GIVEN DATA:
--- START ---

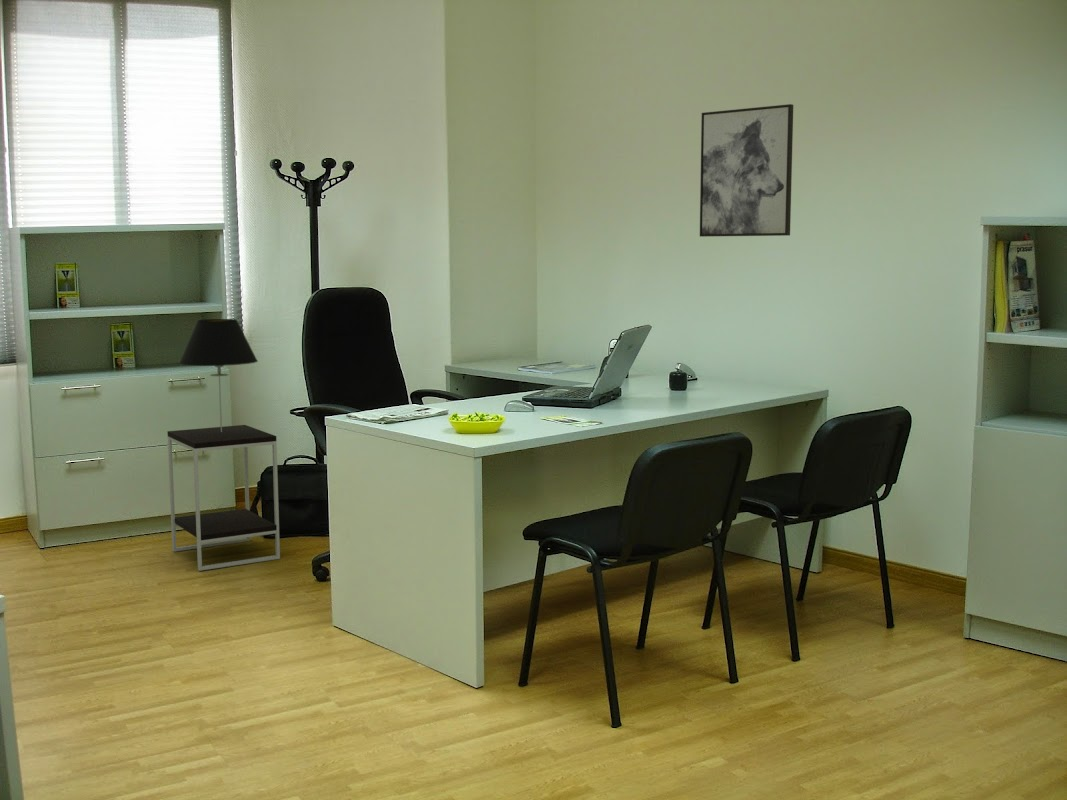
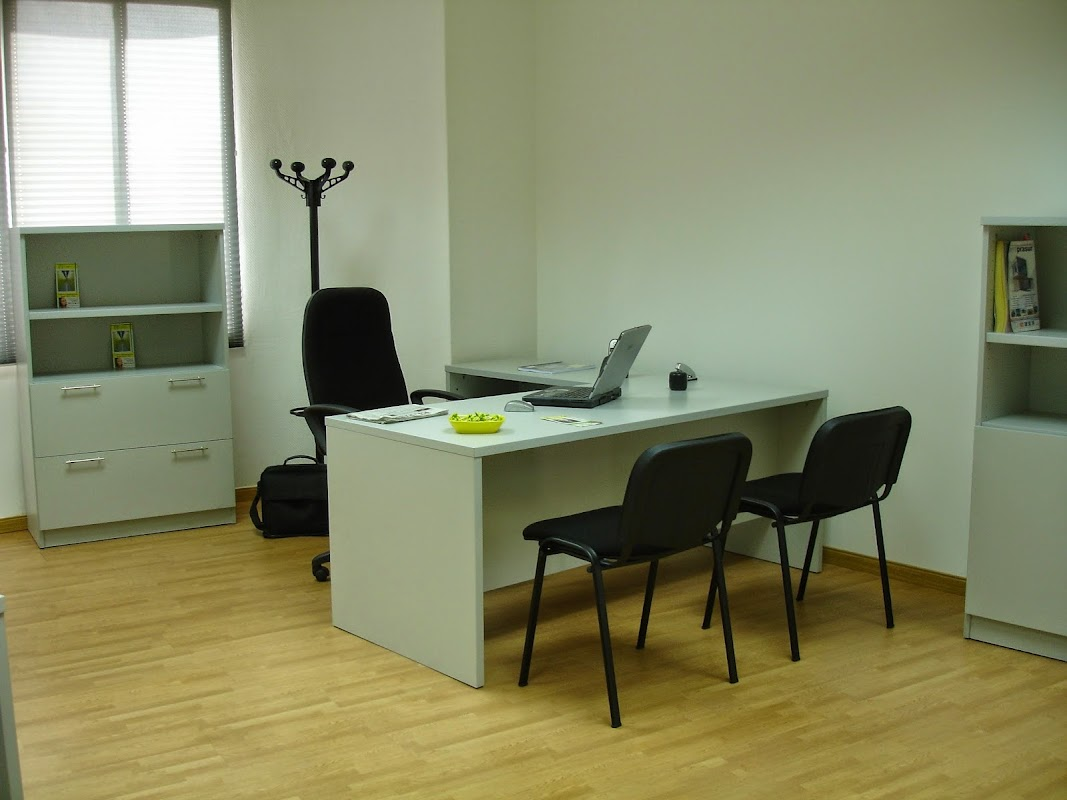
- side table [167,424,281,572]
- table lamp [178,318,259,432]
- wall art [699,103,794,238]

--- END ---

Output the whole listing without change. Any picture is to be left out.

SOLUTION:
- side table [167,424,281,572]
- table lamp [178,318,259,432]
- wall art [699,103,794,238]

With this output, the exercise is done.